┌─ Gösterilen metin

Hayatını, Abdülhakîm Arvasî Hazretleri'ni ‘Tanıyıncaya Kadar’ ve ‘Tanıdıktan Sonra’ diye iki ana bölüme ayıran Necip Fazıl, Efendisine doğru kendisini cezbeden hâdiseleri de mânâlandırdığı otobiyografik eseri ‘O Ve Ben’i 1975'de şöyle takdim etmiştir: ‘Bu eser, dünyâya gelişimden bugüne kadar en hususî renkleri, çizgileri ve sesleriyle hayatımın hikâyesi ve asıl O'nu tanıdıktan sonra mânâsını anlamaya başladığım vücut hikmetinin bende tecelli eden yakıcı ifâdesidir. Bu bakımdan, kendilerini görünceye kadar mâlik olabildiğim bir buçuk esere nisbetle bugün 60 cildi aşan ve hepsini birden o nura borçlu bildiğim eserler arasında, şimdikini, baş köşeye oturtulması lâzım ve en mahrem iç ve dış iklimlere doğru bir belirtiş olarak takdim ederim.’ (264 sayfa)

YUNUS EMRE (Temsil) 

Kitap, 1965 senesinde ‘Büyük Kapı’ ismiyle yayınlanmıştır.

Mezarlığı olmayan köyü bulmak için yola çıkan ve ilk bilgi olarak, ölümsüzlüğe giden yolun insanın kendi içinden geçtiğini öğrenen Derviş Yunus'un hikâyesi... (96 sayfa)

AT’A SENFONİ

At'a olan sevgisini, ‘dokuz yaşında ata bindim ve yalan olmasın, bir daha inmedim’ diye belirten Necip Fazıl, belki de sâhasında başka bir örneği bulunmayan bu eserinde, târihi, felsefesi ve bütün estetiğiyle At'ı anlatır.

O'nun gözünde At, insandaki maddî ve manevî fâtihlik cehdine Allahın en fazla yakıştırdığı bediî ifâde içinde bir kahramanlık sembolüdür. Bu kitap ise bu sembolün, yâni, ilk zamanlarında basit fayda planında her türlü yükü sırtlamış bir hizmetçi olarak gördüğümüz At'ın, ayıklana ayıklana neticede yalnız bineğe ve yarışa mahsus Prens Soy hâline gelişinin romanı...

└─

* [Görev]
Gösterilen metinde "AT’A SENFONİ" ifadesinden "hâline gelişinin romanı..." ifadesine kadar uzanan bölümün tamamını, "kahramanlık" yerine "yiğitlik" koyarak yeniden yazın.

┌─ Kaynak veri

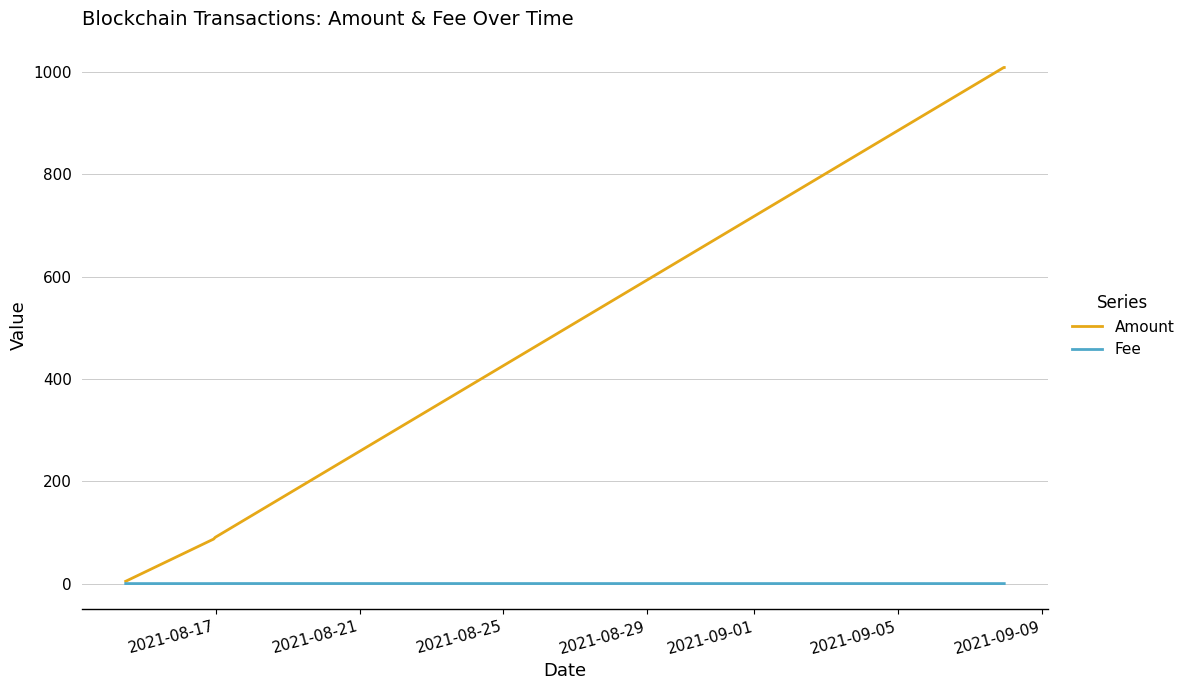

Rank the series by their average value, from lowest to highest.

Fee, Amount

└─

* [Çözüm]
AT’A SENFONİ

At'a olan sevgisini, ‘dokuz yaşında ata bindim ve yalan olmasın, bir daha inmedim’ diye belirten Necip Fazıl, belki de sâhasında başka bir örneği bulunmayan bu eserinde, târihi, felsefesi ve bütün estetiğiyle At'ı anlatır.

O'nun gözünde At, insandaki maddî ve manevî fâtihlik cehdine Allahın en fazla yakıştırdığı bediî ifâde içinde bir yiğitlik sembolüdür. Bu kitap ise bu sembolün, yâni, ilk zamanlarında basit fayda planında her türlü yükü sırtlamış bir hizmetçi olarak gördüğümüz At'ın, ayıklana ayıklana neticede yalnız bineğe ve yarışa mahsus Prens Soy hâline gelişinin romanı...